PROMPT 1: Reproduce the rows word for word, starting at the first row and stopping after the line that contains "The distance between green". Leave the pictures out of your answer.

SUPPLIED TEXT:
Thursday, December 25, 2025

California Democrats Belatedly Realize the Consequences of a One-Party State

By Jim Geraghty

Tuesday, December 23, 2025

 

For a long time, you and I have known, to our frustration and disappointment, that California is effectively a one-party state. No Republican has won a statewide race since Arnold Schwarzenegger was reelected as governor in 2006. With only minor interruptions, Democrats have controlled both houses of the state legislature since 1970. You and I have long recognized that a state being dominated by one political party for a long stretch has far-reaching consequences, including cultivating a culture of laziness, entitlement, and often corruption in the ruling party. Competitive general elections tend to weed out the worst politicians or at least enforce real consequences — or the risk of consequences — for weakness and scandals.

 

It is only now dawning on some California Democrats that complete political domination of the state for decades has some bad long-term consequences.

 

California Democrats Own the Golden State’s Problems

 

On paper, the 2026 California Democratic gubernatorial primary does not lack for big names:

 

·         There’s Xavier Becerra, the former member of Congress, state attorney general, and HHS secretary, who frustrated his colleagues in the Biden administration. He is accurately nicknamed “the Cardboard Box Candidate” because he’s just an empty vessel for whatever the progressive activists want.

PROMPT 2: Rewrite the passage on California Democrats, beginning at the words "California Democrats Belatedly" and stopping after "weakness and scandals.", and put "assembly" in place of "legislature".

Collected data entries:
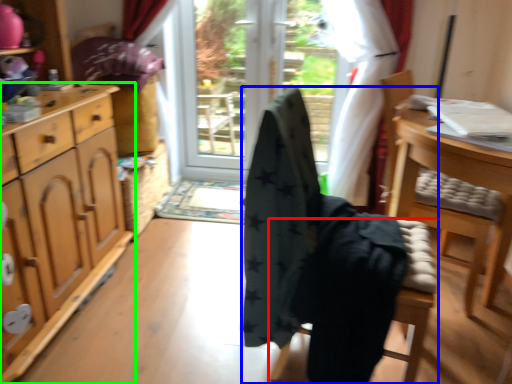
Question: Estimate the real-world distances between objects in this image. Which object is farther from chair (highlighted by a red box), chair (highlighted by a blue box) or cabinetry (highlighted by a green box)?

Choices:
 (A) chair
 (B) cabinetry

Answer: (B)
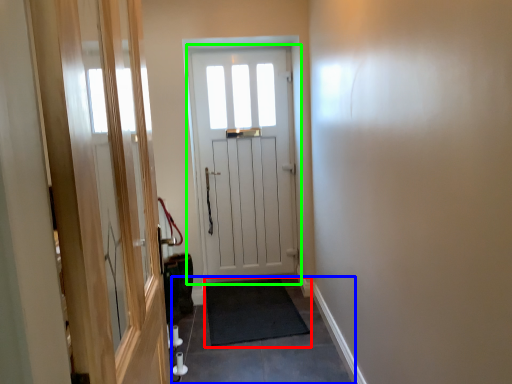
Question: Estimate the real-world distances between objects in this image. Which object is farther from doormat (highlighted by a red box), path (highlighted by a blue box) or door (highlighted by a green box)?

Choices:
 (A) path
 (B) door

Answer: (B)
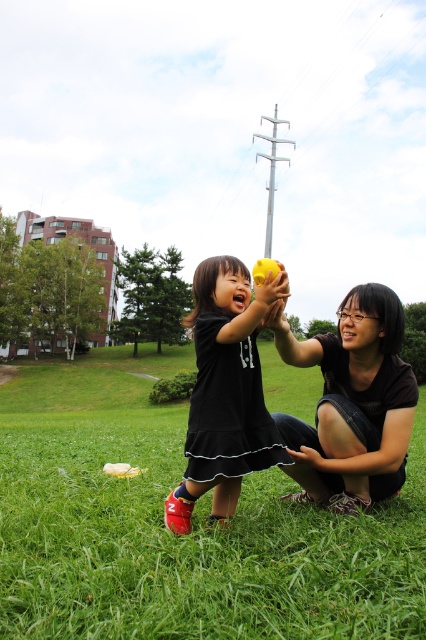
You are standing in the park and see two points in the scene. Which point is closer to you, point (x=417, y=518) or point (x=397, y=467)?

Point (x=397, y=467) is closer to you because it is less further to the camera than point (x=417, y=518).

You are a parent trying to find the matte yellow ball at center for your child. Where would you look relative to the green grass at center?

The matte yellow ball at center is smaller than the green grass at center, so it should be located within or among the green grass at center since the grass is larger in size.

From the picture: You are a parent trying to throw a matte yellow ball at center to your child who is standing on green grass at center. The ball travels in a straight line. Is the ball likely to hit the child?

The distance between green grass at center and matte yellow ball at center is 17.76 meters. Since the ball travels in a straight line, it would have to cover a significant distance, making it unlikely to hit the child unless thrown with great force. However, typical throwing distances for a parent are much shorter, so the ball is unlikely to hit the child.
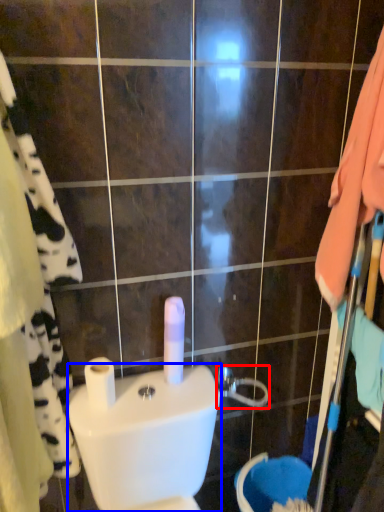
Question: Which point is further to the camera, shower (highlighted by a red box) or toilet bowl (highlighted by a blue box)?

Choices:
 (A) shower
 (B) toilet bowl

Answer: (A)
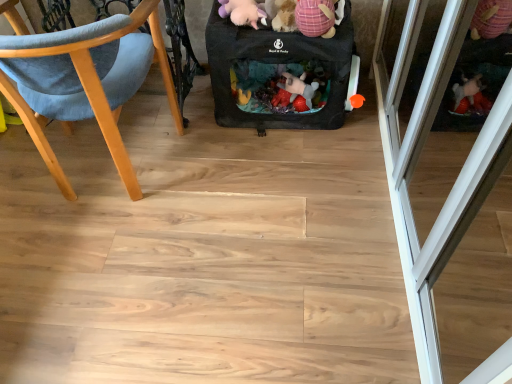
Question: Considering the relative positions of black fabric baby carriage at center and pink plaid fabric stuffed animal at upper center, positioned as the first toy in right-to-left order, in the image provided, is black fabric baby carriage at center to the right of pink plaid fabric stuffed animal at upper center, positioned as the first toy in right-to-left order, from the viewer's perspective?

Choices:
 (A) no
 (B) yes

Answer: (A)

Question: Considering the relative sizes of black fabric baby carriage at center and pink plaid fabric stuffed animal at upper center, positioned as the first toy in right-to-left order, in the image provided, is black fabric baby carriage at center wider than pink plaid fabric stuffed animal at upper center, positioned as the first toy in right-to-left order,?

Choices:
 (A) yes
 (B) no

Answer: (A)

Question: Is black fabric baby carriage at center aimed at pink plaid fabric stuffed animal at upper center, the second toy viewed from the left?

Choices:
 (A) no
 (B) yes

Answer: (A)

Question: Is the surface of black fabric baby carriage at center in direct contact with pink plaid fabric stuffed animal at upper center, positioned as the first toy in right-to-left order?

Choices:
 (A) yes
 (B) no

Answer: (B)

Question: Considering the relative sizes of black fabric baby carriage at center and pink plaid fabric stuffed animal at upper center, positioned as the first toy in right-to-left order, in the image provided, is black fabric baby carriage at center bigger than pink plaid fabric stuffed animal at upper center, positioned as the first toy in right-to-left order,?

Choices:
 (A) no
 (B) yes

Answer: (B)

Question: Is point (416, 122) closer or farther from the camera than point (60, 86)?

Choices:
 (A) farther
 (B) closer

Answer: (A)

Question: In terms of height, does transparent glass screen door at right look taller or shorter compared to wooden chair at left?

Choices:
 (A) short
 (B) tall

Answer: (B)

Question: In the image, is transparent glass screen door at right positioned in front of or behind wooden chair at left?

Choices:
 (A) behind
 (B) front

Answer: (B)

Question: Looking at their shapes, would you say transparent glass screen door at right is wider or thinner than wooden chair at left?

Choices:
 (A) wide
 (B) thin

Answer: (B)

Question: Relative to pink plaid fabric stuffed animal at upper center, the second toy viewed from the left, is transparent glass screen door at right in front or behind?

Choices:
 (A) behind
 (B) front

Answer: (B)

Question: From the image's perspective, is transparent glass screen door at right located above or below pink plaid fabric stuffed animal at upper center, positioned as the first toy in right-to-left order?

Choices:
 (A) below
 (B) above

Answer: (A)

Question: Considering the positions of transparent glass screen door at right and pink plaid fabric stuffed animal at upper center, positioned as the first toy in right-to-left order, in the image, is transparent glass screen door at right bigger or smaller than pink plaid fabric stuffed animal at upper center, positioned as the first toy in right-to-left order,?

Choices:
 (A) big
 (B) small

Answer: (A)

Question: In terms of height, does transparent glass screen door at right look taller or shorter compared to pink plaid fabric stuffed animal at upper center, the second toy viewed from the left?

Choices:
 (A) short
 (B) tall

Answer: (B)

Question: Is point (337, 59) closer or farther from the camera than point (316, 21)?

Choices:
 (A) closer
 (B) farther

Answer: (B)

Question: Would you say black fabric baby carriage at center is to the left or to the right of pink plaid fabric stuffed animal at upper center, positioned as the first toy in right-to-left order, in the picture?

Choices:
 (A) left
 (B) right

Answer: (A)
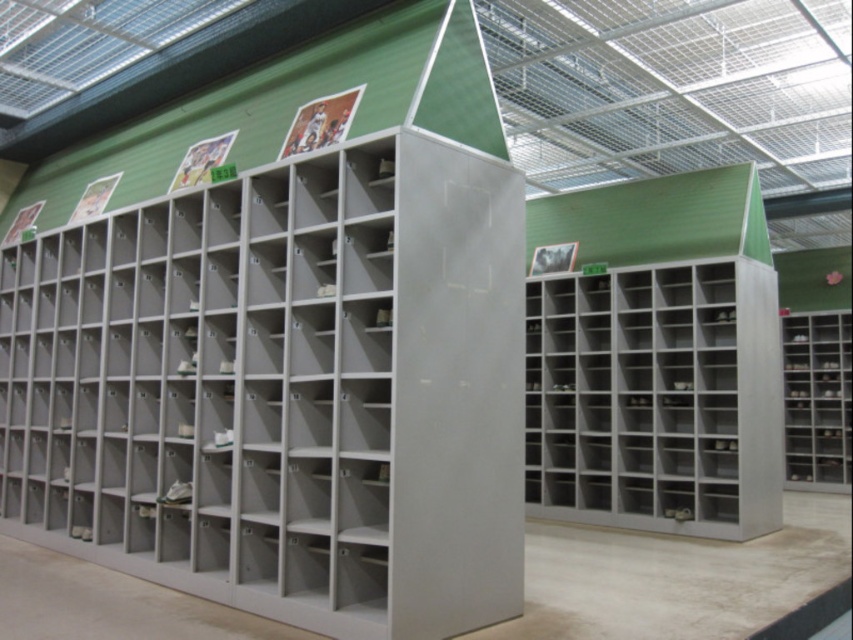
Who is shorter, matte gray bookshelf at center or metallic gray bookshelf at center?

metallic gray bookshelf at center is shorter.

Between point (393, 346) and point (544, 342), which one is positioned behind?

Point (544, 342)

Is point (141, 554) farther from viewer compared to point (750, 353)?

No, it is not.

Find the location of a particular element. This screenshot has height=640, width=853. matte gray bookshelf at center is located at coordinates (283, 388).

Is matte gray bookshelf at center below metallic gray bookshelf at right?

Incorrect, matte gray bookshelf at center is not positioned below metallic gray bookshelf at right.

Who is positioned more to the right, matte gray bookshelf at center or metallic gray bookshelf at right?

metallic gray bookshelf at right is more to the right.

In order to click on matte gray bookshelf at center in this screenshot , I will do `click(283, 388)`.

You are a GUI agent. You are given a task and a screenshot of the screen. Output one action in this format:
    pyautogui.click(x=<x>, y=<y>)
    Task: Click on the matte gray bookshelf at center
    Image resolution: width=853 pixels, height=640 pixels.
    Given the screenshot: What is the action you would take?
    pyautogui.click(x=283, y=388)

The image size is (853, 640). Identify the location of metallic gray bookshelf at center. (656, 397).

Is point (770, 499) farther from viewer compared to point (799, 376)?

No.

Measure the distance between point (741, 333) and camera.

6.69 meters

Locate an element on the screen. The height and width of the screenshot is (640, 853). metallic gray bookshelf at center is located at coordinates (656, 397).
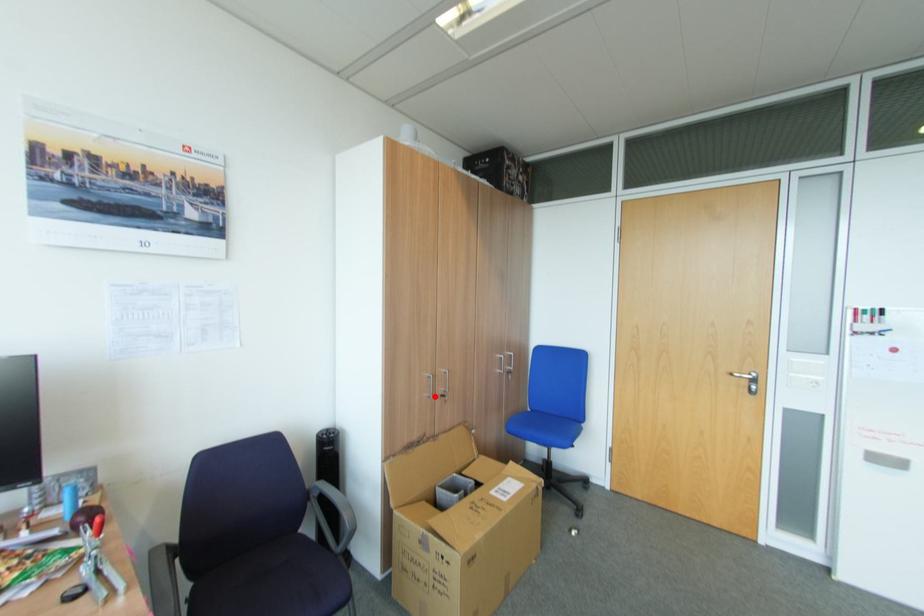
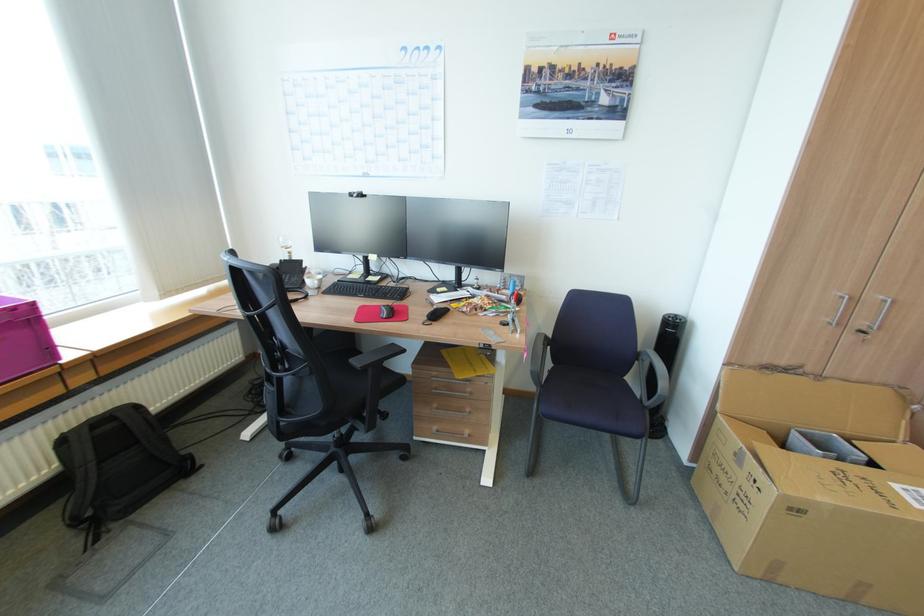
Question: A red point is marked in image1. In image2, is the corresponding 3D point closer to the camera or farther? Reply with the corresponding letter.

Choices:
 (A) The corresponding 3D point is closer.
 (B) The corresponding 3D point is farther.

Answer: (A)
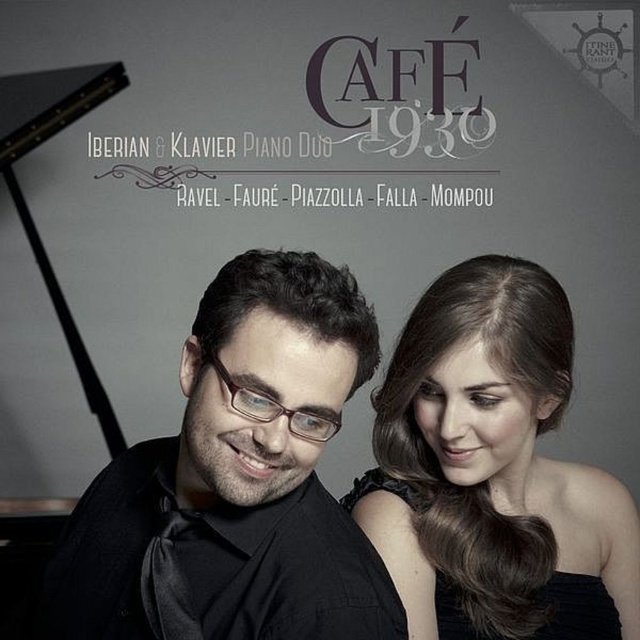
How distant is black matte shirt at center from brown hair at upper right?

They are 14.27 inches apart.

Between black matte shirt at center and brown hair at upper right, which one is positioned higher?

Positioned higher is black matte shirt at center.

Does point (339, 401) come closer to viewer compared to point (616, 500)?

Yes, it is.

You are a GUI agent. You are given a task and a screenshot of the screen. Output one action in this format:
    pyautogui.click(x=<x>, y=<y>)
    Task: Click on the black matte shirt at center
    
    Given the screenshot: What is the action you would take?
    pyautogui.click(x=236, y=481)

Does point (365, 310) come in front of point (570, 579)?

Yes, it is.

Is black matte shirt at center taller than black satin dress at center?

Yes.

Measure the distance between point (45, 582) and camera.

They are 1.01 meters apart.

The height and width of the screenshot is (640, 640). I want to click on black matte shirt at center, so click(236, 481).

Is brown hair at upper right to the left of black satin dress at center from the viewer's perspective?

In fact, brown hair at upper right is to the right of black satin dress at center.

Locate an element on the screen. Image resolution: width=640 pixels, height=640 pixels. brown hair at upper right is located at coordinates (493, 470).

Find the location of a particular element. The width and height of the screenshot is (640, 640). brown hair at upper right is located at coordinates (493, 470).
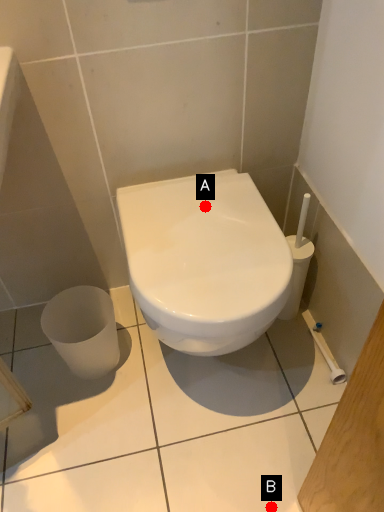
Question: Two points are circled on the image, labeled by A and B beside each circle. Which point appears farthest from the camera in this image?

Choices:
 (A) A is further
 (B) B is further

Answer: (A)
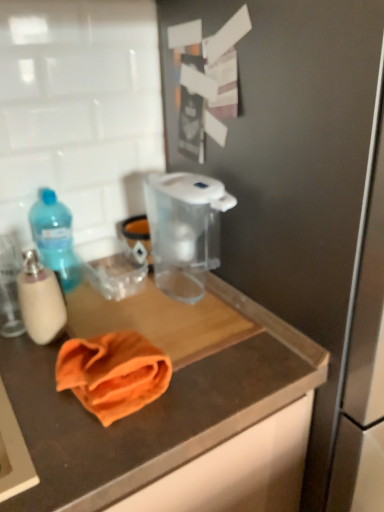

ANSWER SECTION 1:
Question: Estimate the real-world distances between objects in this image. Which object is farther from chair (highlighted by a red box), chair (highlighted by a blue box) or cabinetry (highlighted by a green box)?

Choices:
 (A) chair
 (B) cabinetry

Answer: (B)
Question: Estimate the real-world distances between objects in this image. Which object is farther from doormat (highlighted by a red box), path (highlighted by a blue box) or door (highlighted by a green box)?

Choices:
 (A) path
 (B) door

Answer: (B)
You are standing in the park and see two points in the scene. Which point is closer to you, point (x=417, y=518) or point (x=397, y=467)?

Point (x=397, y=467) is closer to you because it is less further to the camera than point (x=417, y=518).

You are a parent trying to find the matte yellow ball at center for your child. Where would you look relative to the green grass at center?

The matte yellow ball at center is smaller than the green grass at center, so it should be located within or among the green grass at center since the grass is larger in size.

From the picture: You are a parent trying to throw a matte yellow ball at center to your child who is standing on green grass at center. The ball travels in a straight line. Is the ball likely to hit the child?

The distance between green grass at center and matte yellow ball at center is 17.76 meters. Since the ball travels in a straight line, it would have to cover a significant distance, making it unlikely to hit the child unless thrown with great force. However, typical throwing distances for a parent are much shorter, so the ball is unlikely to hit the child.

ANSWER SECTION 2:
California Democrats Belatedly Realize the Consequences of a One-Party State

By Jim Geraghty

Tuesday, December 23, 2025

 

For a long time, you and I have known, to our frustration and disappointment, that California is effectively a one-party state. No Republican has won a statewide race since Arnold Schwarzenegger was reelected as governor in 2006. With only minor interruptions, Democrats have controlled both houses of the state assembly since 1970. You and I have long recognized that a state being dominated by one political party for a long stretch has far-reaching consequences, including cultivating a culture of laziness, entitlement, and often corruption in the ruling party. Competitive general elections tend to weed out the worst politicians or at least enforce real consequences — or the risk of consequences — for weakness and scandals.